§ **ABOUT THIS TASK**: Pull out every line in the items below that contains the word "closest", treating uppercase and lowercase as different.

[Dataset excerpts]
---*---

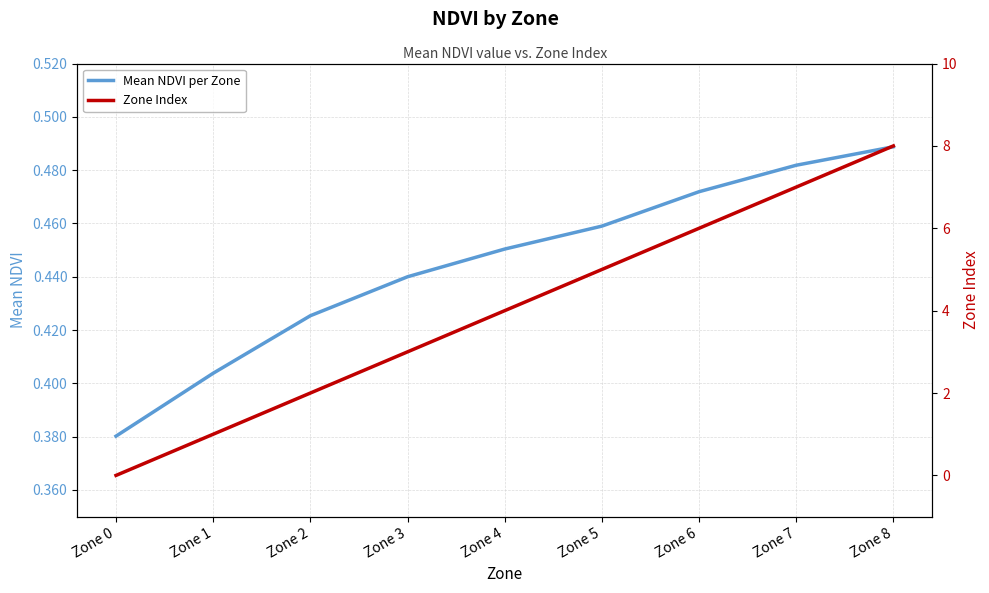

How many lines are shown in the chart?

2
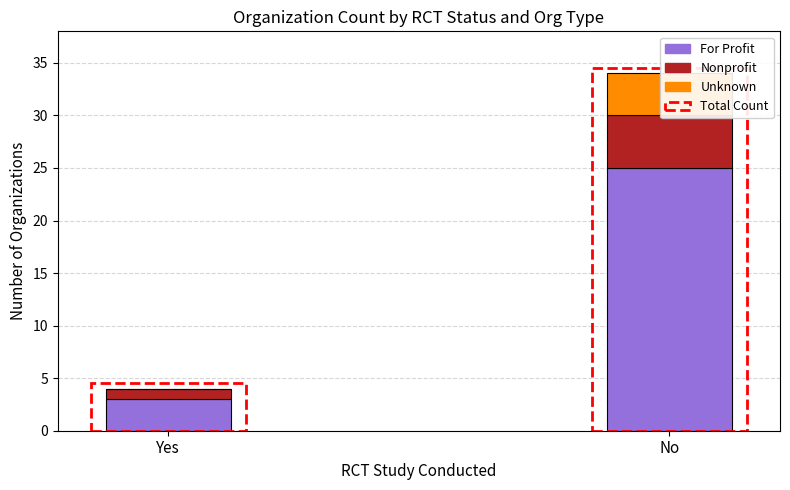

At which label is Unknown closest to 2?

Yes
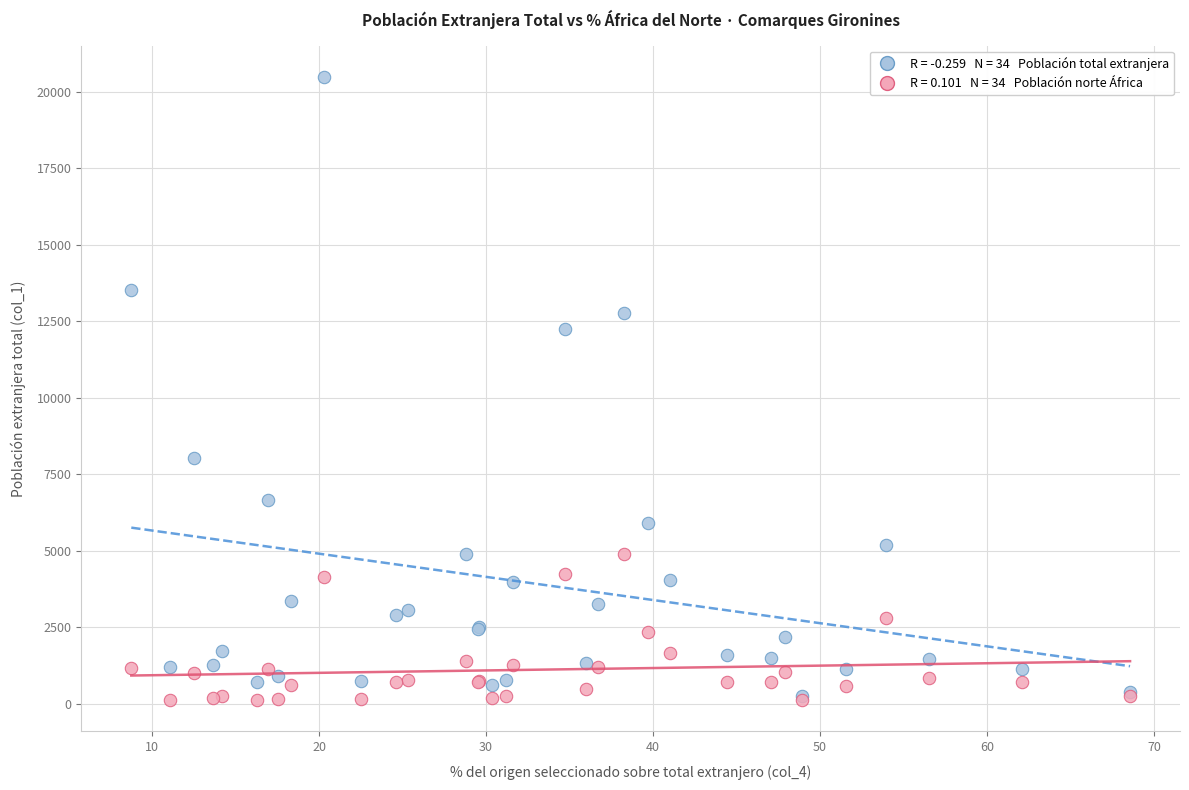

Across all series, what Y value is closest to 10304?

12249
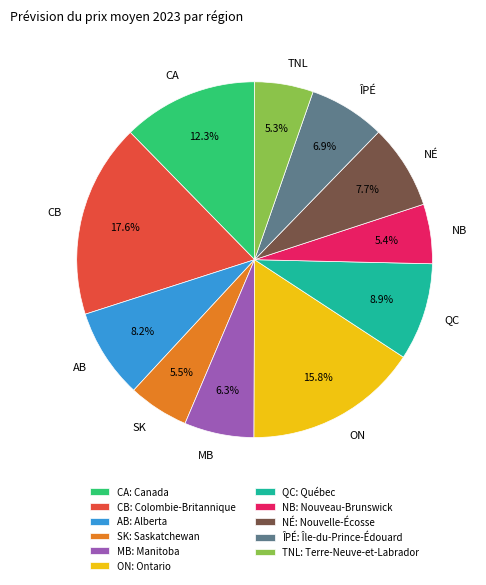

To the nearest percent, what is the average slice percentage?

9%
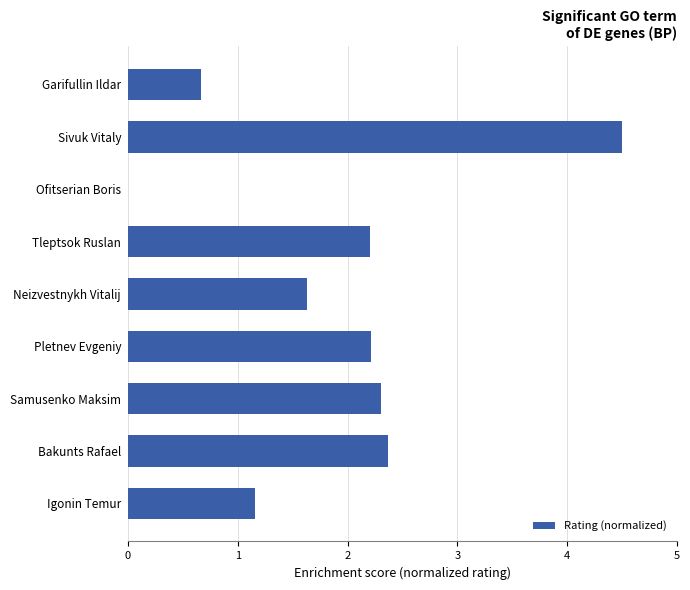

Approximately how many times larger is the value at Garifullin Ildar compared to Neizvestnykh Vitalij?

0.4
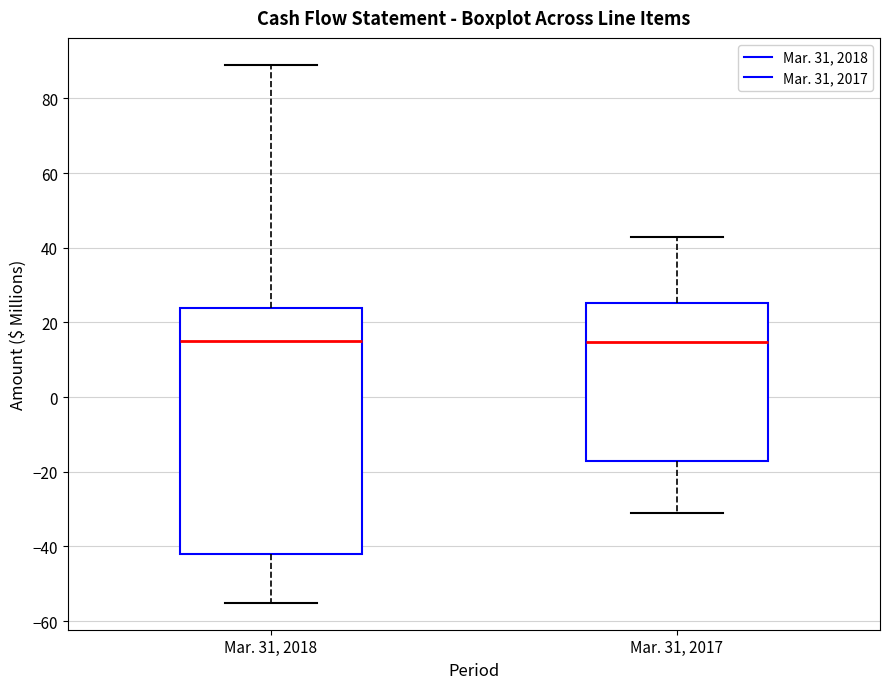

Which box is the tallest, from its lower edge to its upper edge?

Mar. 31, 2018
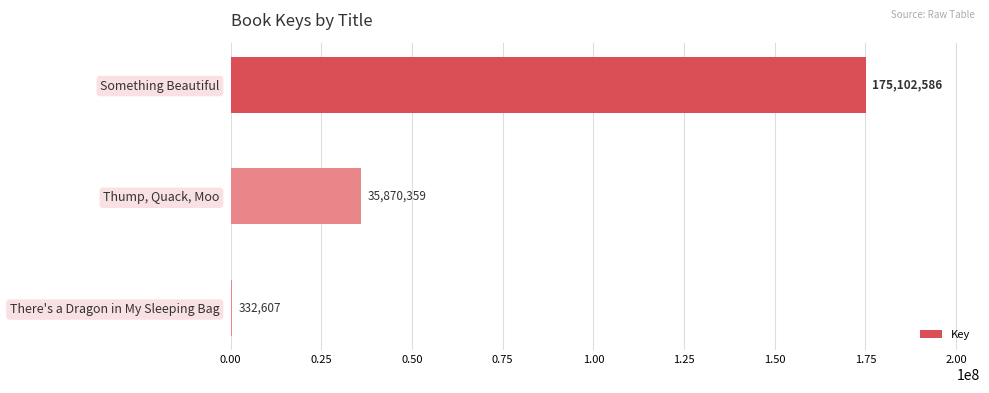

What is the average value?

70435184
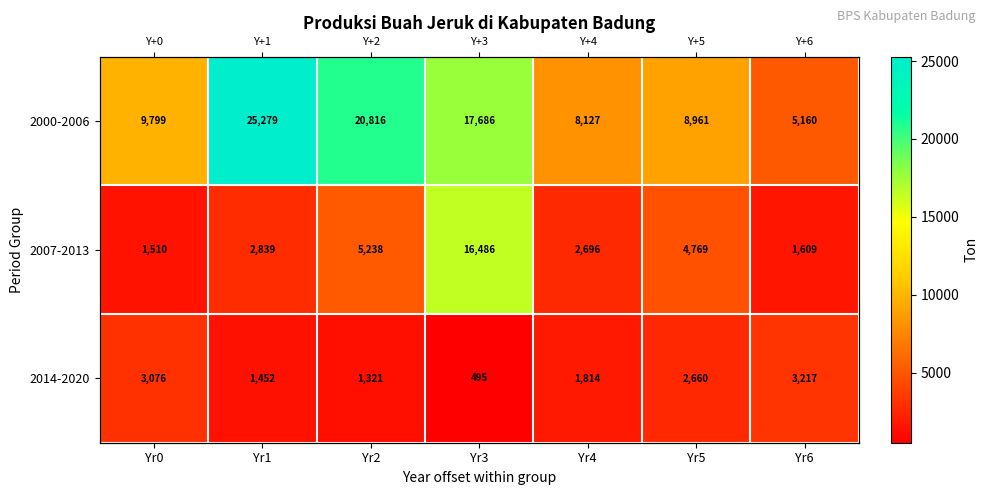

Which series has the largest total across all categories?

2000-2006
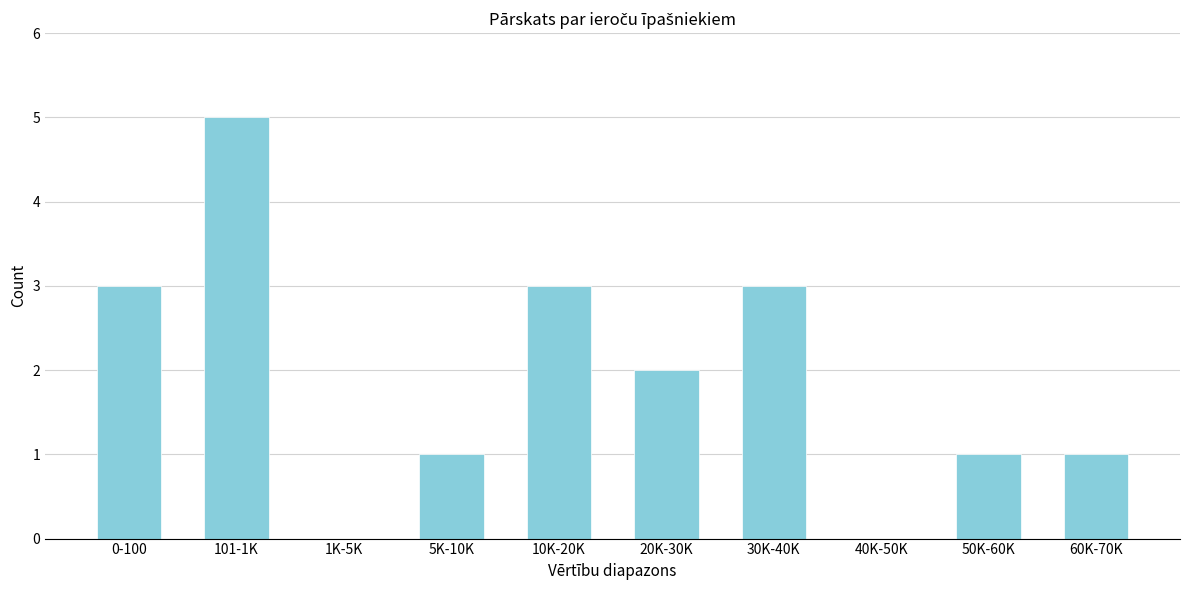

Reading left to right, extract all data points from this chart.

0-100=3	101-1K=5	1K-5K=0	5K-10K=1	10K-20K=3	20K-30K=2	30K-40K=3	40K-50K=0	50K-60K=1	60K-70K=1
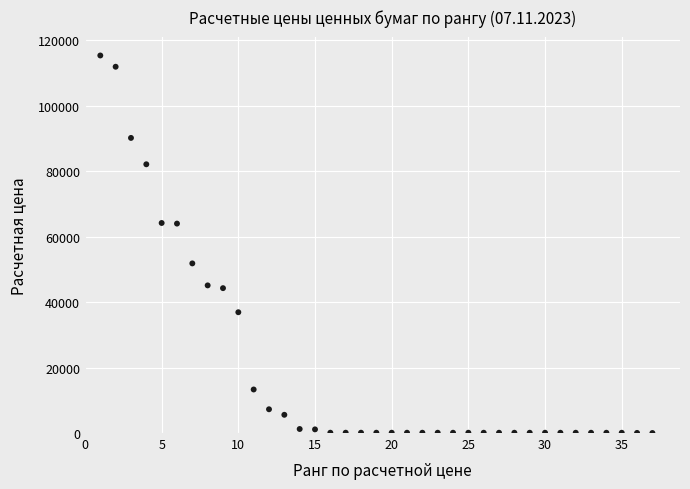

What is the range of Y values (max minus min)?

115372.9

---*---

§ **WRITTEN ANSWER**:
At which label is Unknown closest to 2?
Across all series, what Y value is closest to 10304?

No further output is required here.